As the steamer made landfall, Abel leapt from the craft, splashed down in the frigid lake water, kicked plates of ice aside and jogged before the scarecrow at lakeside.
“Harland,” uttered the crewman as he came forward out of the lake, “We thought something happened to you.”
“Never mind me,” the farmer rumbled. “There are still a few people here. They’ve got to be taken out.”
“All right, we can do that.”
“Sweetly is no place for them anymore.”
“How many, Harland?”
“Just six, no more.”
“That’s it? Where are the rest of your townsfolk?”
“Evacuated, gone to Sioux Falls, they tell me, then all the way out to Minneapolis.
“How?”
“The Guard took them out by train just a day or two after the silos went up.”
“Where are those you managed to locate?”
“In the coop office. They had to get out of the school. No one can live in there anymore.”
“Are they in any condition to make the trip across the lake?”
“I’m not sure. I think maybe.”
“Okay, bring them down in two, three hours. We’ll be loaded then. They can sit on the raft. We’ll wrap them up in something to keep them warm. It will be a slow, cold ride back to the bluffs.”
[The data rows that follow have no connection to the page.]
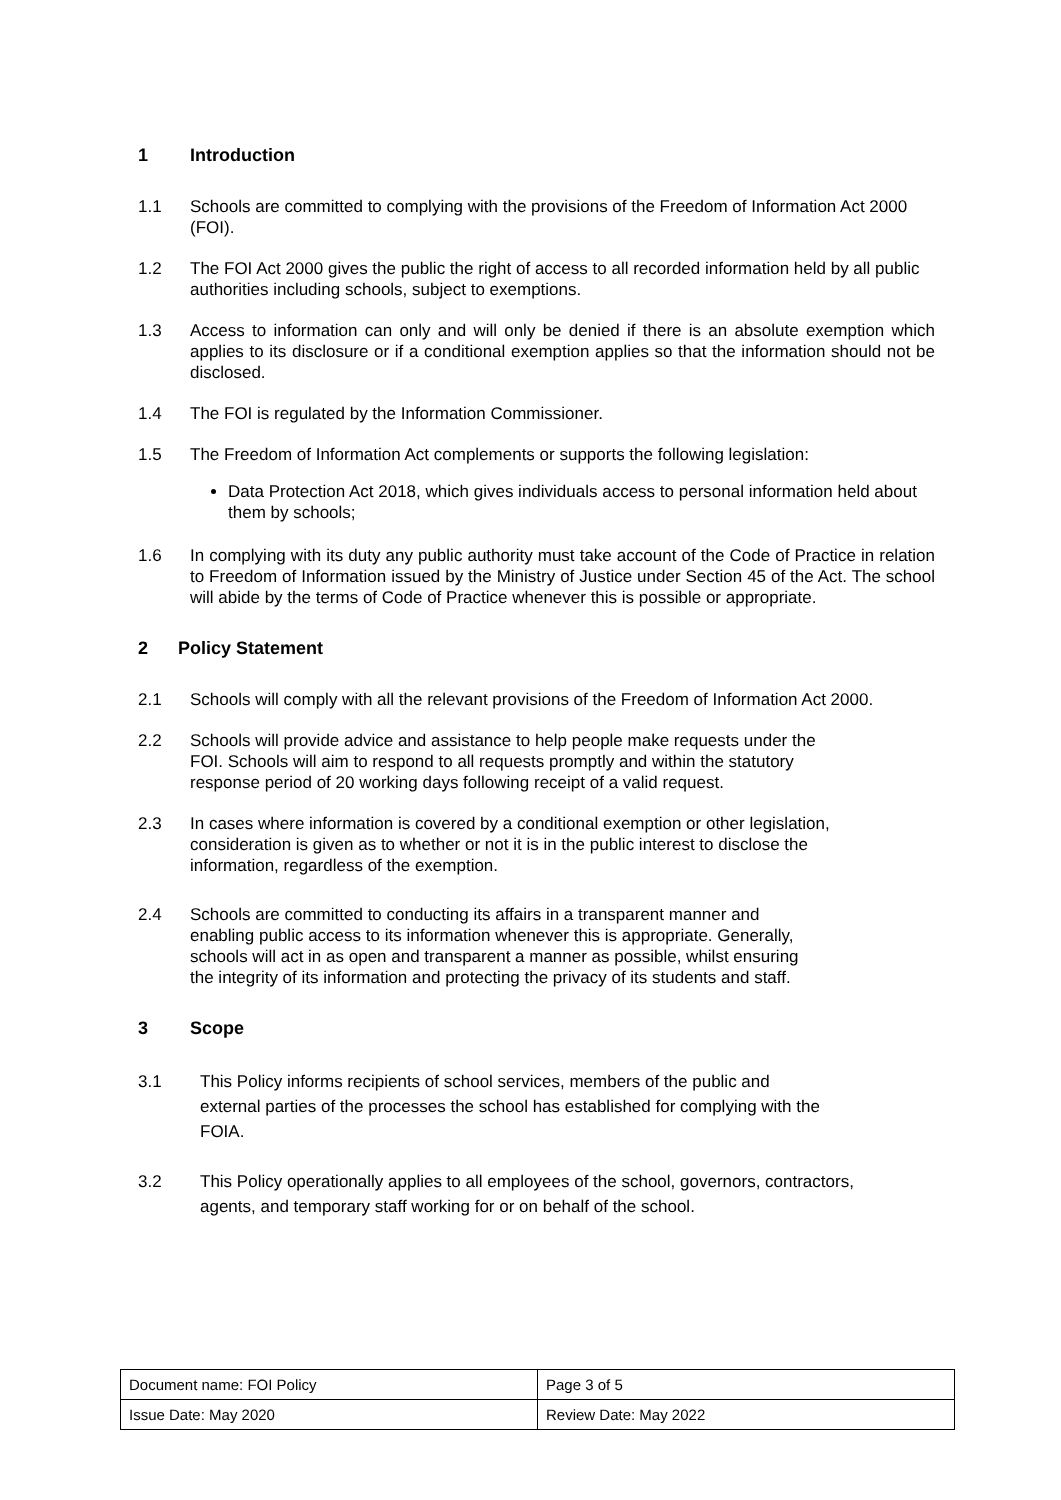1 Introduction
1.1 Schools are committed to complying with the provisions of the Freedom of Information Act 2000 (FOI).
1.2 The FOI Act 2000 gives the public the right of access to all recorded information held by all public authorities including schools, subject to exemptions.
1.3 Access to information can only and will only be denied if there is an absolute exemption which applies to its disclosure or if a conditional exemption applies so that the information should not be disclosed.
1.4 The FOI is regulated by the Information Commissioner.
1.5 The Freedom of Information Act complements or supports the following legislation:
Data Protection Act 2018, which gives individuals access to personal information held about them by schools;
1.6 In complying with its duty any public authority must take account of the Code of Practice in relation to Freedom of Information issued by the Ministry of Justice under Section 45 of the Act. The school will abide by the terms of Code of Practice whenever this is possible or appropriate.
2 Policy Statement
2.1 Schools will comply with all the relevant provisions of the Freedom of Information Act 2000.
2.2 Schools will provide advice and assistance to help people make requests under the
FOI. Schools will aim to respond to all requests promptly and within the statutory
response period of 20 working days following receipt of a valid request.
2.3 In cases where information is covered by a conditional exemption or other legislation,
consideration is given as to whether or not it is in the public interest to disclose the
information, regardless of the exemption.
2.4 Schools are committed to conducting its affairs in a transparent manner and
enabling public access to its information whenever this is appropriate. Generally,
schools will act in as open and transparent a manner as possible, whilst ensuring
the integrity of its information and protecting the privacy of its students and staff.
3 Scope
3.1 This Policy informs recipients of school services, members of the public and
external parties of the processes the school has established for complying with the
FOIA.
3.2 This Policy operationally applies to all employees of the school, governors, contractors,
agents, and temporary staff working for or on behalf of the school.
| Document name: FOI Policy | Page 3 of 5 |
| Issue Date: May 2020 | Review Date: May 2022 |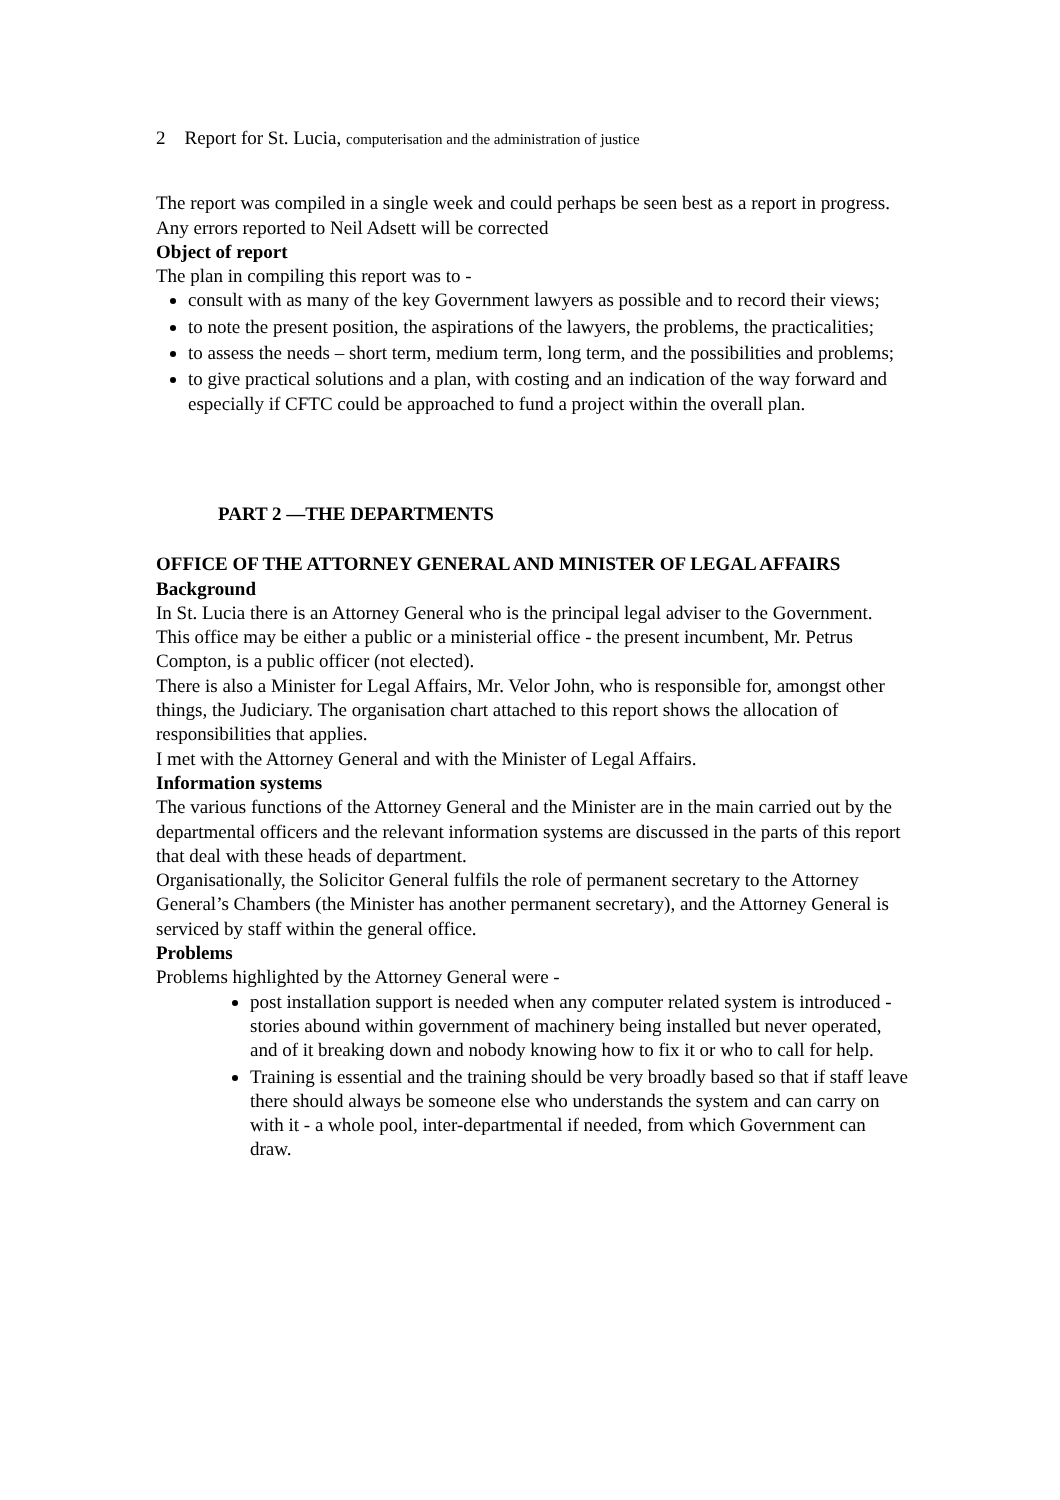2 Report for St. Lucia, computerisation and the administration of justice
The report was compiled in a single week and could perhaps be seen best as a report in progress. Any errors reported to Neil Adsett will be corrected
Object of report
The plan in compiling this report was to -
consult with as many of the key Government lawyers as possible and to record their views;
to note the present position, the aspirations of the lawyers, the problems, the practicalities;
to assess the needs – short term, medium term, long term, and the possibilities and problems;
to give practical solutions and a plan, with costing and an indication of the way forward and especially if CFTC could be approached to fund a project within the overall plan.
PART 2 —THE DEPARTMENTS
OFFICE OF THE ATTORNEY GENERAL AND MINISTER OF LEGAL AFFAIRS
Background
In St. Lucia there is an Attorney General who is the principal legal adviser to the Government. This office may be either a public or a ministerial office - the present incumbent, Mr. Petrus Compton, is a public officer (not elected).
There is also a Minister for Legal Affairs, Mr. Velor John, who is responsible for, amongst other things, the Judiciary. The organisation chart attached to this report shows the allocation of responsibilities that applies.
I met with the Attorney General and with the Minister of Legal Affairs.
Information systems
The various functions of the Attorney General and the Minister are in the main carried out by the departmental officers and the relevant information systems are discussed in the parts of this report that deal with these heads of department.
Organisationally, the Solicitor General fulfils the role of permanent secretary to the Attorney General’s Chambers (the Minister has another permanent secretary), and the Attorney General is serviced by staff within the general office.
Problems
Problems highlighted by the Attorney General were -
post installation support is needed when any computer related system is introduced - stories abound within government of machinery being installed but never operated, and of it breaking down and nobody knowing how to fix it or who to call for help.
Training is essential and the training should be very broadly based so that if staff leave there should always be someone else who understands the system and can carry on with it - a whole pool, inter-departmental if needed, from which Government can draw.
As instructed, Harland led a meager band to the lakeshore, a few women, one man and several teens reduced to flesh-clothed skeletons, faces rigid with fright and simmering with rash. Harland assisted each in boarding the barge, now heavy with a conical pile of corn covered with tarpaulin. Once all were settled and protected from the wind swirling over the waters, Harland left the raft, gained the shore and swiveled to watch the crew of Max’s steam creation shove off.
Winnie hailed Abel and pointed out the farmer, feet planted in ash ashore, the grain silos belching smoke at his back.
“Harland, for goodness sake, man, come on board,” howled Abel as he vaulted from the deck and raced to confront the farmer.
“Take care of those people, mister.”
Nose in Harland’s face, Abel searched the farmer’s fixed hazel eyes. “You’re not going to tell me you won’t make the trip north with us.”
“I’ve got things to tend to here.”
Abel backed away a step, turned aside, and cast his eyes to the dull heavens. “There can’t be anything to tend to in this town any longer, farmer.”